Currently, the set of rules for a session is loaded once at program
start, and all the threads that will ever run in the session run throughout.
It would be useful for rules to be able to dynamically add other rules to
the set and to remove themselves from the set if and when they have
fulfilled their purpose. The JavaDoc
example is a case in
point where the sets of documents handled by each rule are disjoint, yet
all rules remain active throughout the session and must touch each document.
Rules run only when the session completes could do much of the work
that presently requires a postprocessing phase. Such a class of rules could
easily be created by adding an attribute to the template syntax and making
some minor modifications to the Scout thread's code.
The simple FIFO queue of URLs has also begun to show weaknesses. Currently, Scout is stalled waiting between requests on the same host. The ability to look ahead in the queue for a URL located on a different server would allow computation to progress. Also, a priority queue that can be modified by the rules would be useful in many circumstances, although it raises interesting questions about how much authority the rules should have to tamper with central data structures.
To date, Scout has been strictly an HTTP application, but there is no reason why it should not be extended to support other protocols such as FTP, gopher, finger, or any other service that can be referenced by a URL. Support for other protocols will require substantial rethinking of much of Scout's design, though, so there are no short-term plans to begin this generalization effort.

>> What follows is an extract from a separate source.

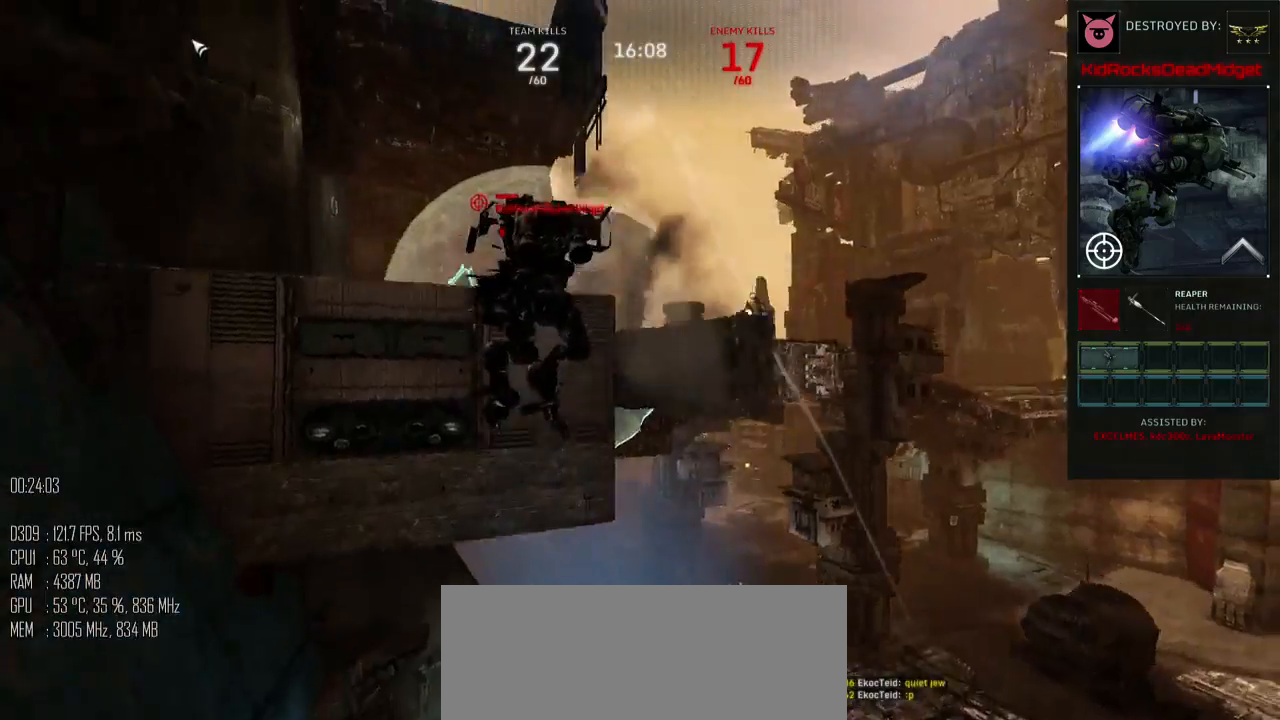
{"keys": [], "mouse": [], "mouse_move": "down-left", "events": []}
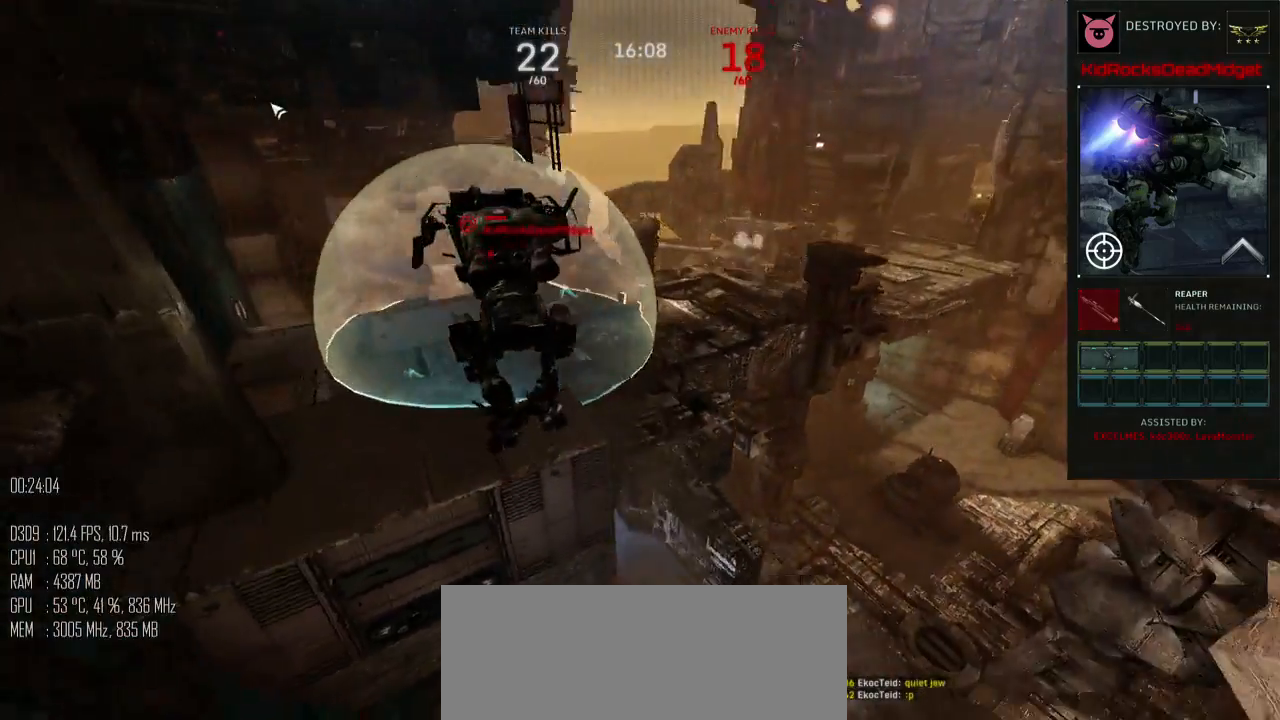
{"keys": [], "mouse": [], "mouse_move": "up-left", "events": []}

We have just begun to explore uses for Scout. We have considered several applications that might be implemented with Scout:
There are certainly many other applications for Scout that we have not yet imagined. We believe that Scout may prove particularly useful for XML applications, which can use the existing tag parser without modification. We hope that other programmers will adapt Scout to their purposes, creating new classes of robots and improving how all of us, as users, use the vast maze of information available on the World Wide Web.